Abstract
Purpose :
This study investigated the epidemiology of MVA-related eye injuries presenting to United States (US) emergency departments (EDs) from 2000 through 2020.
Methods :
The National Electronic Injury Surveillance System, All Injury Program (NEISS-AIP) database gathers information on ED visits for individual consumer product-related nonfatal injuries from 100 participating US EDs. The NEISS-AIP uses cases from these 100 EDs to extrapolate a national estimate for over 5,000 US EDs. We queried the NEISS-AIP for MVA-related eye injuries for all age groups from 2000-2020. We collected data on diagnosis, mechanism of injury, motor vehicle type, occupant status (driver vs. passenger vs. other specified vs. unknown) and demographic trends. Rates per 10,000 people and rates per 10,000 licensed drivers were calculated for each year using the annual NEISS-AIP national estimates and data from the US Census and US Department of Transportation.
Results :
In 2000-2020, an estimated 224,231 (95% confidence interval [CI] 215,247–233,217) MVA-associated eye injuries presented to US EDs (Table1). The rate of ED-treated eye injuries from MVAs declined during this study period (9623 cases; 0.34/10,000 people to 9007 cases; 0.27/10,000 people) (Figure 1).

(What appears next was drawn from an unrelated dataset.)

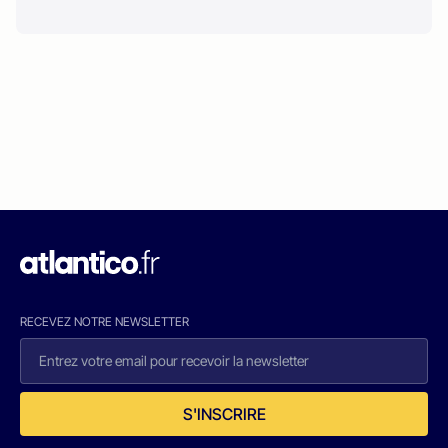
RECEVEZ NOTRE NEWSLETTER
S'INSCRIRE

Males accounted for 62.8% of eye injuries; 48.7% of patients were White. The highest rates of ED visits were in age groups 20–24 years (13.1%; 13.5/10,000 people) and 15-19 years (12.7%; 12.6/10,000 people). Among US drivers, 16–24-year-olds (24.4%; 21.4/10,000 drivers) had the highest rate of ED visits. Most commonly, patients were drivers (36.4%). The leading ocular diagnoses were contusions/abrasions (59.3%) and foreign body (18.7%). Most patients were treated and discharged (93.9%).
Conclusions :
From 2000-2020, the rates of MVA-related eye injuries decreased. The risk of injury was greatest among males and drivers aged 16-24. Most injuries were not serious, allowing 93.9% of patients to be treated and discharged from the ED. Causes of MVA-related eye injury, such as airbag deployment, should be further investigated to identify appropriate preventative measures.
This abstract was presented at the 2024 ARVO Annual Meeting, held in Seattle, WA, May 5-9, 2024.